Она вошла в детскую. Машинально взяла куклу, чтобы убрать. Ей почему-то показалось, что кукла не на месте, хотя сейчас она понятия не имела, где у кукол в этом доме место. Вот тогда-то она и увидела первое «кино». Она увидела девочку в шубке, которая обнимала эту куклу. Откуда-то пришло осознание, что это картинка из детского сада. Девочка пришла в сад с любимой куклой. А следующая картинка «кино», как девочку забирает, видимо, бабушка и уговаривает идти, так как они уже одеты. Девочка плачет и не хочет уходить. Светлана не слышала слов бабушки и плача девочки, она понимала это, видя зарёванное лицо ребёнка, красное, искажённое гримасой детского горя. И уставшее лицо бабушки, которая пыталась что-то объяснить ребёнку, да вот помочь её горю не могла. Бабушка стояла одетая, по лицу тёк пот. Казалось, что она сейчас не выдержит и силком уведёт внучку, но нет. Несмотря на то, что ей было душно в одежде, ужасно некомфортно, и того гляди могло стать плохо, она продолжала терпеливо упрашивает ребёнка. Наконец ей это удалось. Всё ещё продолжая всхлипывать, девочка протянула бабушке руку и побрела нехотя за ней к выходу.

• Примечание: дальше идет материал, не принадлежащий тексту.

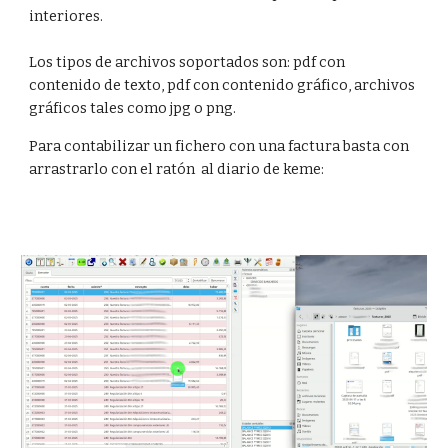
interiores.
Los tipos de archivos soportados son: pdf con
contenido de texto, pdf con contenido gráfico, archivos
gráficos tales como jpg o png.
Para contabilizar un fichero con una factura basta con
arrastrarlo con el ratón al diario de keme: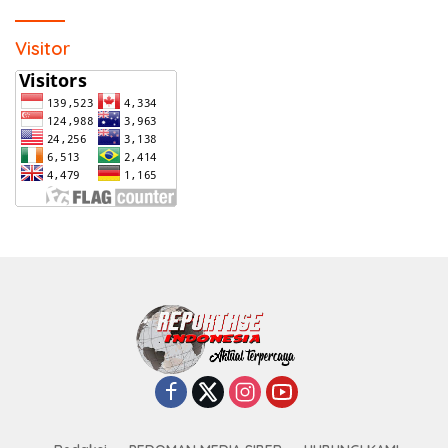
Visitor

А следующая картинка, как её младшая дочь вытаскивает из-за батареи эту самую куклу.
– Катя, – позвала Светлана.
– Да, мамочка.
– Чья это кукла?
– Это мне Лена дала поиграть, – невинно глядя на мать большими голубыми глазами, ответила дочь.
«Вот наглая врушка», – подумала Светлана.
– Обязательно верни завтра куклу. Лена очень скучает по ней.
– Мам, завтра воскресенье, – ответила за Катю Ольга. «Ух, ты ж, заступница», – подумала Светлана.
«Хорошо это или плохо? Знает, что куклу не дали, а сама взяла? Покрывает? Или просто напомнила день недели?» – все эти мысли вихрем пронеслись в голове Светланы, вслух же она сказала:
– Хорошо, но в понедельник, обязательно отдай Лене куклу.
Светлана протянула куклу Кате. И, уже выходя из комнаты, добавила:
– Мне казалось, что я говорила вам, что брать чужое нехорошо. Не делай так больше.
Уже открыв дверь, и, сделав шаг прочь из комнаты, Светлана оглянулась и увидела, как девочки переглянулись, обе сделали «страшные» глаза. На личике Ольги читалось: «Видишь, она догадалась», физиономия же Кати явно говорила: «Как она узнала».
Светлана оставила дочек в детской обсуждать произошедшее. А сама прошла в гостиную, села в кресло и только тут задумалась: «Что это было?» Она только сейчас поняла, что у неё было видение, которое оказалось правдой.
«Вот что такое ясновидение», – подумалось ей.